● **Stated problem A**: In the commentary on Merve Emre, write out the passage from "Thus, we can" up to and including "incentive to question.".
● **Stated problem B**: Translate this sentence from the commentary on Merve Emre into Spanish: "Civil Society is all private relationships, which will include most economic ones."
● **Stated problem C**: Continue the commentary on Merve Emre and Civil Society, starting after its final sentence.

━━━ Selected extract

Thus, we can see Merve Emre for the frightening ideologue she is, with a fair range of ignorance beyond the narrow confines of her indoctrination -- just what we may have come to expect from the modern Academy. We see her ideology restated through the rest of the article:
Once labor had been cordoned off from life, once the productive activity of work had been extricated from the supposedly unproductive experience of dwelling, the private individual was born. He was, quite naturally, blind to his own history as a derivative creature, an artifact of political and economic processes that he has little incentive to question.
In fact, Civil Society separates one from politics, not from labor. Civil Society is all private relationships, which will include most economic ones. Since this includes all private business, that is why Marx could smear it as the Hobbsian "war of all against all" -- as though political relationships were not founded on force, threat, and violence themselves, as Marxists know well, while Civil Society in a liberal state is supposed to be protected from force and violence by law.

━━━━━━
━━━ Dataset extract

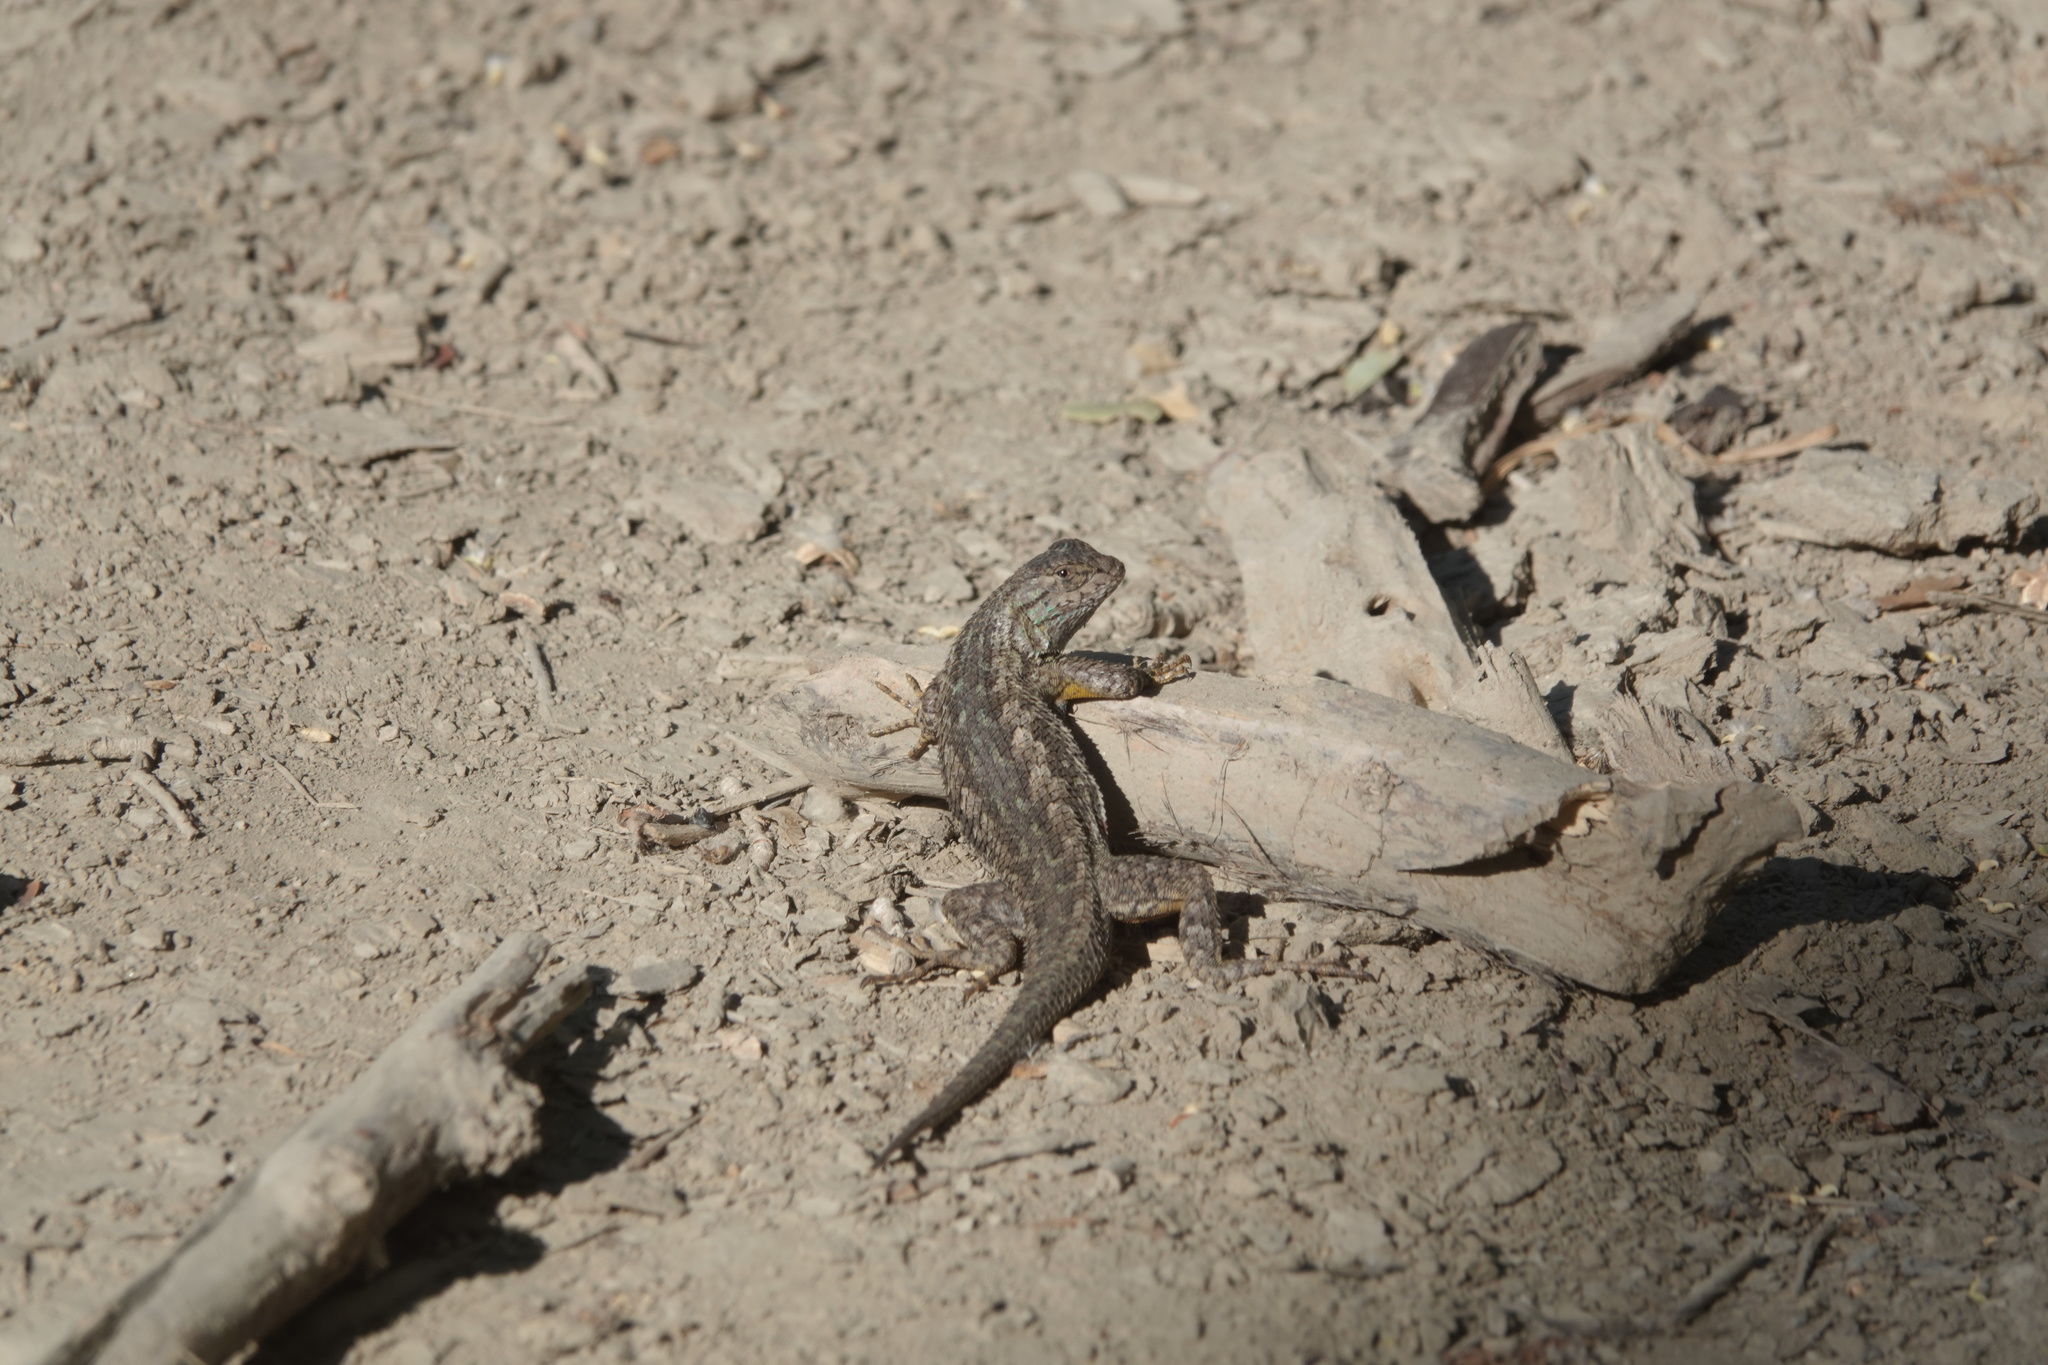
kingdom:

━━━━━━

● **Exercise result A**:
Thus, we can see Merve Emre for the frightening ideologue she is, with a fair range of ignorance beyond the narrow confines of her indoctrination -- just what we may have come to expect from the modern Academy. We see her ideology restated through the rest of the article:
Once labor had been cordoned off from life, once the productive activity of work had been extricated from the supposedly unproductive experience of dwelling, the private individual was born. He was, quite naturally, blind to his own history as a derivative creature, an artifact of political and economic processes that he has little incentive to question.

● **Exercise result B**: La Sociedad Civil son todas las relaciones privadas, que incluirán la mayoría de las económicas.

● **Exercise result C**:
Thus, Emre misunderstands her own Marxism, where "labor" is supposed to be removed to political society, but it is not there yet, before the Revolution, when Civil Society is abolished. But the implication here is interesting, that "labor" is the uniquely "productive" activity of life, against which "Property, the Family, Religion" are meaningless substitutes. But then, that is Marxist orthodoxy. And perhaps family and religion are indeed meaningless to Merve Emre. We are all to be reduced to drones of the State, or its (irresponsible) functionaries, with no private existence.
The motto that Feminism used, "the personal is political," reflects a principle that all personal life is properly political, including, for Marxism, all "labor" and "production." If you want to get away from politics and your job, you have a "false consciousness." And, as we see, the private individual is "blind to his own history as a derivative creature," meaning, again, "you are not you; you are me."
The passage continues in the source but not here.